The Houston-based workforce housing provider announced on Tuesday that fourth-quarter revenues rose 7% to $161.6 million, up from $151 million in the same period a year ago.

While the company remained in the red, its net loss narrowed substantially to $6.5 million, or $0.56 per diluted share, compared to a loss of $15.1 million, or $1.10 per share, in the fourth quarter of 2024.

The quarter’s highlight was a nearly twofold increase in adjusted EBITDA, which climbed to $21.7 million from $11.4 million year-over-year.
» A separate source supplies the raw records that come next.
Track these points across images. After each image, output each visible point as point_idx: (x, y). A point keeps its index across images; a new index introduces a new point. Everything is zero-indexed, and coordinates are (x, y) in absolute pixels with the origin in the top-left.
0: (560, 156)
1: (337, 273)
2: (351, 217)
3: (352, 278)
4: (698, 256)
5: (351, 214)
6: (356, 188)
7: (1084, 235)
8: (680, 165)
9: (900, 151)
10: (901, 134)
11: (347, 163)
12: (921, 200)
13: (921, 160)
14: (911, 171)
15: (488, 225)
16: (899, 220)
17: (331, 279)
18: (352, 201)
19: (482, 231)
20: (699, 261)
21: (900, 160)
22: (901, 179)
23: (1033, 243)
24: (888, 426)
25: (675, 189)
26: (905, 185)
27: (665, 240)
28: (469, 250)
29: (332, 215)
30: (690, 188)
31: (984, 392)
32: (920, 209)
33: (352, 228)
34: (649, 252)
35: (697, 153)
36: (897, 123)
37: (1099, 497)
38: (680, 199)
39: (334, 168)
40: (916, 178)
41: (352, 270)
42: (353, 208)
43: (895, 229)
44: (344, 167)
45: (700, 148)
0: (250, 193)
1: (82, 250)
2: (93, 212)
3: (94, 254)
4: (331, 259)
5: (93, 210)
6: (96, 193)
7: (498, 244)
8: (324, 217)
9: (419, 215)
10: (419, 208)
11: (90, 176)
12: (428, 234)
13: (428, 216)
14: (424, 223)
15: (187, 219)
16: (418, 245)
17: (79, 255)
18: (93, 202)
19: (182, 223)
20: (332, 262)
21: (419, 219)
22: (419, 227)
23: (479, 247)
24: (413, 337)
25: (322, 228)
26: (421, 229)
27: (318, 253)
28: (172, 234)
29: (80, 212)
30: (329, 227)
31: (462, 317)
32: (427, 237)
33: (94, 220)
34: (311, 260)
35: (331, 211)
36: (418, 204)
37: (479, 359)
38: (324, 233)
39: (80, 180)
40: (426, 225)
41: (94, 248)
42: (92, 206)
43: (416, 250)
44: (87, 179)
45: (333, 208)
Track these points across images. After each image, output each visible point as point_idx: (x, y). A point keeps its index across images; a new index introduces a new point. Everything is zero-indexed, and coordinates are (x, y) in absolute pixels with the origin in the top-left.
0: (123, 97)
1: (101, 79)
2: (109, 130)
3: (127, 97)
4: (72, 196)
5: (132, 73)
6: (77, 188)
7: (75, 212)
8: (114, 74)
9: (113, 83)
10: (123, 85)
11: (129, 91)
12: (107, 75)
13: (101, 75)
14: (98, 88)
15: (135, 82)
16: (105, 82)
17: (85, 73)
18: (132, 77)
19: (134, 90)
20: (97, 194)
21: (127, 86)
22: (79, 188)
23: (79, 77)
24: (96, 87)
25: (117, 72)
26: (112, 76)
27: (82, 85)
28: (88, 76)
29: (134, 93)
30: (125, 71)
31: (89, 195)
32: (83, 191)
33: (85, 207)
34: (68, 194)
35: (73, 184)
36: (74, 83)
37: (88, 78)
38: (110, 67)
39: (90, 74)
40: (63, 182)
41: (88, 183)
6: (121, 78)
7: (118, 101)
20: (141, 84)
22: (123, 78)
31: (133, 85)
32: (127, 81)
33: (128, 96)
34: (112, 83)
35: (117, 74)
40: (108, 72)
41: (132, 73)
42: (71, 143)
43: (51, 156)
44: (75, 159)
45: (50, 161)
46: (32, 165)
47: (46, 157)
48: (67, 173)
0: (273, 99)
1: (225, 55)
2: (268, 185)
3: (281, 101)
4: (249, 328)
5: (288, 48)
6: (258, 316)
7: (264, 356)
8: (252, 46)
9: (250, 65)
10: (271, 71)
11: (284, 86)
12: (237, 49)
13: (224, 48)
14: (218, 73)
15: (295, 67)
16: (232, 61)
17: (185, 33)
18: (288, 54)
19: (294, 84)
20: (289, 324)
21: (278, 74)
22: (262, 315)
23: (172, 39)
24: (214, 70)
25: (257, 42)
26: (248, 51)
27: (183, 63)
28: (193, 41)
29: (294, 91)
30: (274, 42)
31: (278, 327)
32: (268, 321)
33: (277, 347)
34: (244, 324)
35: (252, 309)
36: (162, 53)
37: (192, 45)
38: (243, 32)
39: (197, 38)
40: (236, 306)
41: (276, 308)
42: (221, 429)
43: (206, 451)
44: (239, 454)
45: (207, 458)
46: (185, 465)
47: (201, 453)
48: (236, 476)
Management attributed the surge to improved margins within its Canadian segment—long a cornerstone of its operations serving the oil sands—following a rigorous internal push to lower operating expenses.

Additionally, the company saw its first full quarter of contributions from an Australian acquisition completed in May 2025, which helped diversify its geographic footprint.

Free cash flow also saw a dramatic upswing, reaching $15.3 million for the quarter, compared to just $2.1 million in the prior-year period.

This liquidity provides Civeo with additional breathing room as it navigates a shifting landscape for remote workforce logistics in the natural resource sector.

For the full year 2025, the results reflected a transition period.

Total annual revenue dipped to $638.8 million from $682.1 million in 2024, yet full-year adjusted EBITDA improved to $88.2 million from $79.9 million.

This suggests that while top-line growth was pressured by project timelines and market fluctuations earlier in the year, the company’s focus on "efficiency over volume" is starting to stabilize the earnings profile.

Despite the progress, the annual net loss widened to $20.1 million for 2025, up from $17.1 million the previous year, largely due to one-time costs and the impact of the acquisition earlier in the cycle.